** BEGIN Page excerpt **

This can be achieved by using the function `norm` from the `SciPy` library. `SciPy` is a free and open-source `Python` library used for scientific and technical computing. `SciPy` contains modules for optimization, linear algebra, integration, special functions, signal and image processing, and other tasks common in science and engineering.

The normal (Gaussian) probabililty distribution can be constructed by specifying the parameters of the distribution, i.e., the mean and standard deviation; the probability density function can then be sampled for specific values using the `norm.pdf()` function.

We can estimate the parameters of the distribution from the dataset using the `mean()` and `std()` `NumPy` functions.

In the code cell below, we've defined a custom-built function `fit_distribution()`, which takes a sample of data for one variable and returns a data distribution.

Run the code cell below.

In [None]:
import numpy as np
from scipy.stats import norm

# fit a probability distribution to a univariate data sample
def fit_distribution(data):
    # estimate parameters
    mu = np.mean(data)
    sigma = np.std(data)
    print(mu, sigma)
    # fit distribution
    dist = norm(mu, sigma)
    return dist

Recall that we are interested in the conditional probability of each input variable. This means we need one distribution for each of the input variables and one set of distributions for each of the class labels or four distributions in total.

In the code cell below, we split the data into groups of samples for each of the class labels.

** END Page excerpt **
** BEGIN Records supplied **

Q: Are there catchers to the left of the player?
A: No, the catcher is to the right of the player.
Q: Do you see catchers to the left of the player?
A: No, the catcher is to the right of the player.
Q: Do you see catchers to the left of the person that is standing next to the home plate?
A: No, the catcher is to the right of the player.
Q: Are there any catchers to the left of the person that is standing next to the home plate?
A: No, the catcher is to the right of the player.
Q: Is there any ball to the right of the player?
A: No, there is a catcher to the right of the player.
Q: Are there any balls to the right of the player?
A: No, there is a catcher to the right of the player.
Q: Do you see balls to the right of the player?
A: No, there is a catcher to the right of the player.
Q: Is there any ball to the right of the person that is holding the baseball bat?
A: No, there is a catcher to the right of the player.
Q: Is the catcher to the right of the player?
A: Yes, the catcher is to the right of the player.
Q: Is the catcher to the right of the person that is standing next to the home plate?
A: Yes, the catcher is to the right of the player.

** END Records supplied **

■ **Aim of the exercise**:
Answer from the text on fitting a normal distribution:
(a) Which two NumPy functions are used to estimate the distribution's parameters from the dataset?
(b) Which function samples the probability density function for specific values?
(c) How many distributions are needed in total?

■ **Output for this exercise**:
(a) `mean()` and `std()`
(b) `norm.pdf()`
(c) Four